The selection of the best charcuterie products is based on 4 criteria:

  • Taste: in order to carry out a rigorous tasting of the charcuterie and cured meats proposed in the competition, the judges are duly trained by the Academy. Each sample is evaluated in detail using a grid validated by the International Scientific Committee (CSI). The award committee takes into account the proposals coming from each tasting table in order to evaluate the charcuterie products. It will then take into account the confidence coefficient, and carry out, if necessary, a complementary survey to verify to what extent the sausages proposed in the competition are truly superior quality products.
  • Health: This mainly concerns the addition of additives as well as the proportion of salt and bacon. Every detail is checked: its impact on the fermentation and maturation of the products as well as the taste and final quality. Indeed, good charcuterie results from the balance between several beneficial ingredients. The usefulness and dosage of each element are therefore evaluated in detail during the pre-selection phase, then following the proposals of the judges.
  • Origin: the quality of the preparations depends essentially on the origin of the pigs and the natural casings used for stuffing. The Academy checks the origins of the pigs, the farms from which they come (farm or semi-free), their diet, the slaughter conditions, the processing, etc. All this makes it possible to assess the quality of the meats which determines the quality of the sausage manufacturing.
  • Transparency: the objective is to offer consumers real traceability of charcuterie products. The labeling and technical sheet provided to consumers are duly analyzed. They must be clear and complete in order to respect the right of consumers to know what they are buying and putting on their table. This criterion is particularly important and helps determine the trust coefficient attributed to each artisan charcutier.

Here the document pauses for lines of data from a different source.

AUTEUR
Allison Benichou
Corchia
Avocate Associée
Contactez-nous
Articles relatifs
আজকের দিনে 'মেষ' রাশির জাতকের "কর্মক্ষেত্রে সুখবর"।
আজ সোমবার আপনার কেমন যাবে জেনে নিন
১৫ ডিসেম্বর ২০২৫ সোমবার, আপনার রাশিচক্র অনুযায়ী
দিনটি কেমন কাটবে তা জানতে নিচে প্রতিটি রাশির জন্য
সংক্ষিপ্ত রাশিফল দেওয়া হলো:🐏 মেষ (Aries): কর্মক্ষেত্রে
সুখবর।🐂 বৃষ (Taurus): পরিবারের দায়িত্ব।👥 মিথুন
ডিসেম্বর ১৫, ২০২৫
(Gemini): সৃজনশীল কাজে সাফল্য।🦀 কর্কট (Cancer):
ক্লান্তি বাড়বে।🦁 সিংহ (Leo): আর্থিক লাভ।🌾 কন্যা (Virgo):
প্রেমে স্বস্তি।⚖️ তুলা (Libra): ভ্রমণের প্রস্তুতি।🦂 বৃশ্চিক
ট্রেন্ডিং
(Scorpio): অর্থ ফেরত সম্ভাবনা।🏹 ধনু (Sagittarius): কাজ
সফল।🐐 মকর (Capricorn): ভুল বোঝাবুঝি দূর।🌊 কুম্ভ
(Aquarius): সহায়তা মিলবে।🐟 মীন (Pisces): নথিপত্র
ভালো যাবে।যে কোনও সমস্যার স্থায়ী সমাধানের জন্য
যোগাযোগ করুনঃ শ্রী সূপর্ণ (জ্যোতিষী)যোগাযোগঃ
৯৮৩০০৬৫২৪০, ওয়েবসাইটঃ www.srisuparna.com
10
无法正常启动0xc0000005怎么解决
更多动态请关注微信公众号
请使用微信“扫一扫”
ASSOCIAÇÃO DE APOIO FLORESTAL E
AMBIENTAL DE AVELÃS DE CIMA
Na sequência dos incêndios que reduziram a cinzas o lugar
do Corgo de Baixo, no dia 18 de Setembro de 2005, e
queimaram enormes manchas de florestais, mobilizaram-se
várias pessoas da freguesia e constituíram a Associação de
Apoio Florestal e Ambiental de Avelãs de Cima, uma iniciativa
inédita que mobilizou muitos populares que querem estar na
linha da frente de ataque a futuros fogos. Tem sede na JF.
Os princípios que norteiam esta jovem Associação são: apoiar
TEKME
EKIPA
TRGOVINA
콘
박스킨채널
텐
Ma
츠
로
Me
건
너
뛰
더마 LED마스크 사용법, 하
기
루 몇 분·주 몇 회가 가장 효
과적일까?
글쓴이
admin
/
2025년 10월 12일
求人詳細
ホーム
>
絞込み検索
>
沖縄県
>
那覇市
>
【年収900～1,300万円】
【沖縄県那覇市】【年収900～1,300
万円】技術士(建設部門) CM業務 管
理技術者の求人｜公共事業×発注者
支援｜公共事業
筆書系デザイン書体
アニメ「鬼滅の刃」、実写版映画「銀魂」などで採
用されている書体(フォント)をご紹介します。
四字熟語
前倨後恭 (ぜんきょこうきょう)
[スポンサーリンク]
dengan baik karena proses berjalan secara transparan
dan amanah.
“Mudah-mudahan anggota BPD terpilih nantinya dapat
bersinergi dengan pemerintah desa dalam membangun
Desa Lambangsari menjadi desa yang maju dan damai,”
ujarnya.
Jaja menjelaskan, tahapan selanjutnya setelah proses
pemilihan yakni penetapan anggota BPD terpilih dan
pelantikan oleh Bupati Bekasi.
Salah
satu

The requirements of the Saucisson Academy are stricter than the standards defined by official regulatory and control bodies. The World Saucisson Competition is therefore particularly difficult, with a high level of requirement.

The real objective of the Academy is to enlighten the consumer. Indeed, everyone has the right to know what they eat. Receiving one or more medals at the World Saucisson Competition therefore reveals the expertise and willingness of a producer to offer products that respect the practices of charcuterie, with impeccable traceability and a real concern for quality.

Discover our award-winning sausages at the 2023 Rabelais Mondial competition

Among our Ardèche local products, 3 have each managed to win a medal at the Rabelais World Saucisson Competition , 2023 edition. This is a real recognition and a great source of pride that crowns the constant work of our teams and demonstrates our desire to satisfy the demanding taste buds of our customers thanks to quality local sausages, resulting from traditional know-how from southern Ardèche.

Like all our products, these award-winning sausages are produced using traditional methods:

  • Coarse grind and good lean-fat balance when mixing;
  • Use of natural casing for stuffing;
  • Hand tying.

Small sausage with Saint-Joseph

Best in its category, this sausage won the gold medal at the 2023 Rabelais World Competition. Thanks to the presence of peppercorns and Saint-Joseph, this sausage has a more full-bodied flavor in the mouth than a classic sausage. Saint-Joseph is a traditional red wine from the Rhône. It is a wine with a controlled designation of origin (AOC) which gives the sausage a particular taste, rather strong in the mouth. The sausage is also trussed (i.e. tied) by hand to guarantee a traditional shape.

The big bridled IGP Ardèche

Made from the best cuts of pork, from 100% French breeders, this sausage has also been awarded a silver medal. For lovers of local products, this large, trussed sausage should not be missed. The hand-tied string ensures that its shape is perfectly preserved.

Old-style IGP Ardèche sausage

Our traditional dry sausage received a silver medal at the Rabelais competition. Previously, it had already won the bronze medal at the Concours Général Agricole. The 2023 vintage is therefore one of the essential charcuterie and cured meats, to be savored before the arrival of the next edition of the world competition of the Académie du saucisson!